El mandarín y la corrupción

17 dic 2018 / 11:34 H.

En nuestros tiempos veloces, donde todo adquiere una importancia tan enorme como fugaz, las obras (literarias, pictóricas...) brillan efímeramente y son de inmediato engullidas por el olvido. No digamos los diarios, que, como espejo de la actualidad, tienen por destino, incluso en tiempos menos céleres, una rauda desaparición. Sin embargo, hay una fuerza opuesta propiciada por la tecnología: de esos olvidos y de otros mucho más lejanos, podemos extraer fácilmente lo que en ellos cayó y calló. A la mano tenemos textos rescatados que antes solo podían consultar investigadores especializados. Una voluntad de totalidad alienta tanto en la digitalización del presente como en la reconstrucción del pasado. Por eso uno puede leer, recorrido por una nostalgia imposible, la nostalgia de lo no vivido, periódicos del siglo XIX. En uno francés, “L´Intermédiaire de chercheurs et de curieux”, la gente hacía preguntas que eran respondidas por otros lectores o por algún redactor. El 10 de mayo de 1866, un tal P.L. se interesa por la obra de Rousseau donde aparece la expresión “tuer le mandarin” (“matar al mandarín)”. ¿A qué se refiere con esto?

Se trata de una interrogación moral. Usted, lector del JAÉN, tiene la posibilidad de heredar una gran fortuna con la condición de aceptar que un viejo mandarín en la lejanía de la China muera. Tal crimen quedará impune. Pongamos que todo lo que tiene que hacer es un gesto con la cabeza. ¿Usted lo haría? ¿Mataría usted al mandarín?

De manera que “tuer le mandarin” es beneficiarse de una acción que perjudica a un desconocido teniendo garantizado que permanecerá sin saberse y sin castigo. Cuatro son, pues, los ingredientes de este cuento moral: el beneficio, la lejanía respecto de aquel a quien se daña, la facilidad de la acción y la impunidad.

La cuestión del mandarín fue debatida en la prensa francesa porque no había manera de encontrar el pasaje en la obra de Rousseau (entonces no bastaba con darle a “Buscar” e introducir la palabra adecuada). Si se atribuía a él fue porque así aparece en una novela de Balzac. Sin embargo, hoy sabemos que la memoria de este novelista le jugó una mala pasada atribuyendo a Rousseau lo que había leído en Chateaubriand, a quien hay que apuntar el hallazgo. En cualquier caso, la pregunta sobre el mandarín, que apunta en su planteamiento a un desarrollo narrativo, va a tenerlo con diferentes variaciones. La más famosa de ellas es la novela “El mandarín” de Eça de Queiroz.
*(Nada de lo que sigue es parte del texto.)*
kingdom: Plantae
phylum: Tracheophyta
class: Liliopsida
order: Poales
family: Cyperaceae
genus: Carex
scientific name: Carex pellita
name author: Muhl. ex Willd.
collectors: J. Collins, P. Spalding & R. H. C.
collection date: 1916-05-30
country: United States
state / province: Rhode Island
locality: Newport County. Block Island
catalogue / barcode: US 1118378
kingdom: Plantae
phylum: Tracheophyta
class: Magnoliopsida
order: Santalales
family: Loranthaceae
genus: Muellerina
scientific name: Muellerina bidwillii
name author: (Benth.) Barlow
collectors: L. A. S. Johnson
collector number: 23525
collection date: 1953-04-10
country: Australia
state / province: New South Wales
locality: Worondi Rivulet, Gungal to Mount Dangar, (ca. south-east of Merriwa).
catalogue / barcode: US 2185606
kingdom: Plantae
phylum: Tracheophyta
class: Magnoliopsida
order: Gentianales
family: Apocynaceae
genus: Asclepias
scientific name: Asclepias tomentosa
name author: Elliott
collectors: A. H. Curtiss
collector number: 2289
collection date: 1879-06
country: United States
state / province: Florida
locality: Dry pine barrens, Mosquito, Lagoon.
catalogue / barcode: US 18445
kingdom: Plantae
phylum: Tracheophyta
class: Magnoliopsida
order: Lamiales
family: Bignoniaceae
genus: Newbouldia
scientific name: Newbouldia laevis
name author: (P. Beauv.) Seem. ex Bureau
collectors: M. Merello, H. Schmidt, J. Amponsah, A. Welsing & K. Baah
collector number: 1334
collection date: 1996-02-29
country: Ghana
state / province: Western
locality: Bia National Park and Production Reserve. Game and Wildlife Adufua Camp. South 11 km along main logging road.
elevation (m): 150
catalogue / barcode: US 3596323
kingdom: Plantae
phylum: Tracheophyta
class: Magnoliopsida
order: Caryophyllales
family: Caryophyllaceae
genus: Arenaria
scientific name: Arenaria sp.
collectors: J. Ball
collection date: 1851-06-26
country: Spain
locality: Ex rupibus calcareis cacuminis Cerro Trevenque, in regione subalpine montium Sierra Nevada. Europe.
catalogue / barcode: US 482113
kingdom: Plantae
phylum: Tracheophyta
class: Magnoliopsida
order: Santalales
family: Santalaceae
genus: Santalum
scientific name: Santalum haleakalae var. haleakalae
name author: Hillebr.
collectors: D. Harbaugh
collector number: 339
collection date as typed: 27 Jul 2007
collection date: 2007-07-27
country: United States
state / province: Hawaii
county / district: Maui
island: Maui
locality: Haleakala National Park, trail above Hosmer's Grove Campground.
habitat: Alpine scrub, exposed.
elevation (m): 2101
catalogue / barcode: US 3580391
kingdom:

Pero la cuestión tiene también aspectos que son de gran interés y actualidad para la ética. Hemos visto que hay en ella dos elementos que ya aparecían, por separado, en las reflexiones de los griegos: la impunidad y la distancia. Diré algo sobre la primera en el tiempo (espacio) que me queda y emplazo al lector al mes próximo para hablar de la segunda.

No voy a destacar más que un aspecto del terrible problema de la corrupción, el de la sensación de impunidad en que parece haberse cometido. Esto plantea la pregunta: ¿cumplimos las normas morales porque son también normas sociales o jurídicas, es decir, porque tememos las sanciones que acarrearía transgredirlas? Si estuviéramos en la situación de quienes han robado lo que es de todos y supiéramos que no nos pasaría nada, ¿qué haríamos? ¿Mataríamos al mandarín? ¿Lo hacemos ya de algún modo como ciudadanos cuando tenemos la seguridad de que “no nos van a pillar”?

Los griegos hablaban del anillo de Giges, que permite hacerse invisible a quien lo tiene con solo girarlo. Un personaje de Platón sostiene que si se le da un anillo así a un hombre justo y a otro injusto, ambos actuarían mal, pues solo el miedo al castigo retiene al justo de hacerlo. Sin embargo, podemos replicar nosotros con Kant, cuando el hombre justo actúa bien únicamente por miedo a la condena, social o jurídica, no se trata propiamente de un hombre justo. Los corruptos confundieron una baratija con el anillo de Giges, pero si hubieran sido decentes jamás hubieran matado al mandarín.